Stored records
====
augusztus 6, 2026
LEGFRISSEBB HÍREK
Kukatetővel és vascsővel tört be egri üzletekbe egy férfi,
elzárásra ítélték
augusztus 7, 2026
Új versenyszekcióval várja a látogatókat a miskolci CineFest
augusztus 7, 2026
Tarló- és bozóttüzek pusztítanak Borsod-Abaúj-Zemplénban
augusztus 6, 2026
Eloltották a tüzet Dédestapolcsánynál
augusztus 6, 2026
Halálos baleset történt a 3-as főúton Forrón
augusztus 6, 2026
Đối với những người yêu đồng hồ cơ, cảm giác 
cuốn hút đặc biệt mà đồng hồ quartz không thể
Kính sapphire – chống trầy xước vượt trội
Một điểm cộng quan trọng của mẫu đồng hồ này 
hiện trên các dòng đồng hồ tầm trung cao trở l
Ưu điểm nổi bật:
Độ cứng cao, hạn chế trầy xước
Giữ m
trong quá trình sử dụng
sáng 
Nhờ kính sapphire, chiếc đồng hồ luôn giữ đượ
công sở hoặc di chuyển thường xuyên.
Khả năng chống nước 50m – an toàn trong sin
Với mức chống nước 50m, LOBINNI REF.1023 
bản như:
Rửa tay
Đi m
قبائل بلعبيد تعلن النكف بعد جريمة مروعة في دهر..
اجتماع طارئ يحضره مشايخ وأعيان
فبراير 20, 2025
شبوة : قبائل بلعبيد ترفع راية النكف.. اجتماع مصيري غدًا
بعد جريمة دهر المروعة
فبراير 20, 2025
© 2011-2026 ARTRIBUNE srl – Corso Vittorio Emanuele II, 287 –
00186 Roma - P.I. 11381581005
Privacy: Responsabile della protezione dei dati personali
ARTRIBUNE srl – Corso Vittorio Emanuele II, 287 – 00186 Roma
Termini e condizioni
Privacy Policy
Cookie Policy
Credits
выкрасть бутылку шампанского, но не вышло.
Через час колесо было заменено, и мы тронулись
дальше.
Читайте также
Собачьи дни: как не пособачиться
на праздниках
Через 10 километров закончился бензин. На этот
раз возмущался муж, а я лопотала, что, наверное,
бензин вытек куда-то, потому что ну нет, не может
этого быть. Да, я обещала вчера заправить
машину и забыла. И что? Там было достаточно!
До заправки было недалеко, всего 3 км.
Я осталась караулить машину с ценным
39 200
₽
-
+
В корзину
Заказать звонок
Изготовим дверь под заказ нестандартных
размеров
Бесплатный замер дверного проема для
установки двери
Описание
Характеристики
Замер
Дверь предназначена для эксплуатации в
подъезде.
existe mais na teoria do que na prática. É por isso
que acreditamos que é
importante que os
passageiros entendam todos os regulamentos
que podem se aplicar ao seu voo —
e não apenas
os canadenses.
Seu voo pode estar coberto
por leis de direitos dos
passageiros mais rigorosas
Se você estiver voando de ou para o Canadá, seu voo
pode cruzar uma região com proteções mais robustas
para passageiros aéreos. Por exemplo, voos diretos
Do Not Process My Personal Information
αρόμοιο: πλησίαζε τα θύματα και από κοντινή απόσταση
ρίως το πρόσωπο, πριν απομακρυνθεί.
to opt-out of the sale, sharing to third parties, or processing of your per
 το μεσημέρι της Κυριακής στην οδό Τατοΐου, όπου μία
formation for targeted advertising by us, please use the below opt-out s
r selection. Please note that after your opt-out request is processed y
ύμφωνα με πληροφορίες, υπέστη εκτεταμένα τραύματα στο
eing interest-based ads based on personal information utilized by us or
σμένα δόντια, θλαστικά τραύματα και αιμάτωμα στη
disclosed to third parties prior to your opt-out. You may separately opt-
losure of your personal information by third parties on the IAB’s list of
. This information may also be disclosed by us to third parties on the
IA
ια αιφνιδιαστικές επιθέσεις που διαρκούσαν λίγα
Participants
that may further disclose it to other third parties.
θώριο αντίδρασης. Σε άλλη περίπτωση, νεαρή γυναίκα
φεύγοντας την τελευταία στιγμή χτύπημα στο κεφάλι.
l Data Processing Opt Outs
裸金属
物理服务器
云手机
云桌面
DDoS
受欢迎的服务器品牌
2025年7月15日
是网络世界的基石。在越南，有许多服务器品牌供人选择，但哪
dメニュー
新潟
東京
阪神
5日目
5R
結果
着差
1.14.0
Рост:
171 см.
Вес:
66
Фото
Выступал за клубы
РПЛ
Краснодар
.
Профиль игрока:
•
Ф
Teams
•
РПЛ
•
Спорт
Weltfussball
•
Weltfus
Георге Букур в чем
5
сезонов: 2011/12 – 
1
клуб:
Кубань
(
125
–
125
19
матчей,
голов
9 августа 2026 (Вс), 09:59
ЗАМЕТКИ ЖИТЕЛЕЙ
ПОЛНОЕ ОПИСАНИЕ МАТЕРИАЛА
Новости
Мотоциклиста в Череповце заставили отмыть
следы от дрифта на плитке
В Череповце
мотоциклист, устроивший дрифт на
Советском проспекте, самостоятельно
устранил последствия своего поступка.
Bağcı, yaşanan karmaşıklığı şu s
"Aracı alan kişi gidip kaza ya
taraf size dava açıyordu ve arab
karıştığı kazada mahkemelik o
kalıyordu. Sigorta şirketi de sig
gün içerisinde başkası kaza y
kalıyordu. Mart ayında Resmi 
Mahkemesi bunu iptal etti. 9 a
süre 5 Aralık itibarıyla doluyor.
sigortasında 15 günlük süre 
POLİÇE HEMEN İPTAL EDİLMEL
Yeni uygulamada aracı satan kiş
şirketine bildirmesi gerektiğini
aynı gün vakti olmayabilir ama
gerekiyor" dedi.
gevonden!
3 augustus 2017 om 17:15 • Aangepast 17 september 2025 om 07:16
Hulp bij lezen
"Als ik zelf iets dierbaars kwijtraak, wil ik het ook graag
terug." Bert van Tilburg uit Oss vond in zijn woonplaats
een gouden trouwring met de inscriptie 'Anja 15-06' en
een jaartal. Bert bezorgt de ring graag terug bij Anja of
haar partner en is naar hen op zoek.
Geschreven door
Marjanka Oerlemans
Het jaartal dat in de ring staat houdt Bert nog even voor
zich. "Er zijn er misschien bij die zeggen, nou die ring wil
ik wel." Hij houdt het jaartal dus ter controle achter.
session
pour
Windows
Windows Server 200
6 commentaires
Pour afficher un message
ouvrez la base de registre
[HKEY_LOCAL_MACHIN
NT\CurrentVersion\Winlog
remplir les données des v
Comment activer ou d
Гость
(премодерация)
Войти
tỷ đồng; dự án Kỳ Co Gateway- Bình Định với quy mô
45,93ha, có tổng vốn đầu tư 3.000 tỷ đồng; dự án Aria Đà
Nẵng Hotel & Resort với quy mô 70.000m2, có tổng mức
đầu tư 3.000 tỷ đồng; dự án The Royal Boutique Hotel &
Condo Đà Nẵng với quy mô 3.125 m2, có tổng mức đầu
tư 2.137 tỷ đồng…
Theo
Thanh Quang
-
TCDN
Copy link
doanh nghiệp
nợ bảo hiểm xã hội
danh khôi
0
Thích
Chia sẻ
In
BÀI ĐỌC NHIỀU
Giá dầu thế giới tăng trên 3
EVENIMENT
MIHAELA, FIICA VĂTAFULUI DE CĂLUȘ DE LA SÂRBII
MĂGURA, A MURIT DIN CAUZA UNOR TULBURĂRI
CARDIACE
====
# [Job]
Across the records above, return every line that contains the word "trên".

# [Result of the exercise]
hiện trên các dòng đồng hồ tầm trung cao trở l
Giá dầu thế giới tăng trên 3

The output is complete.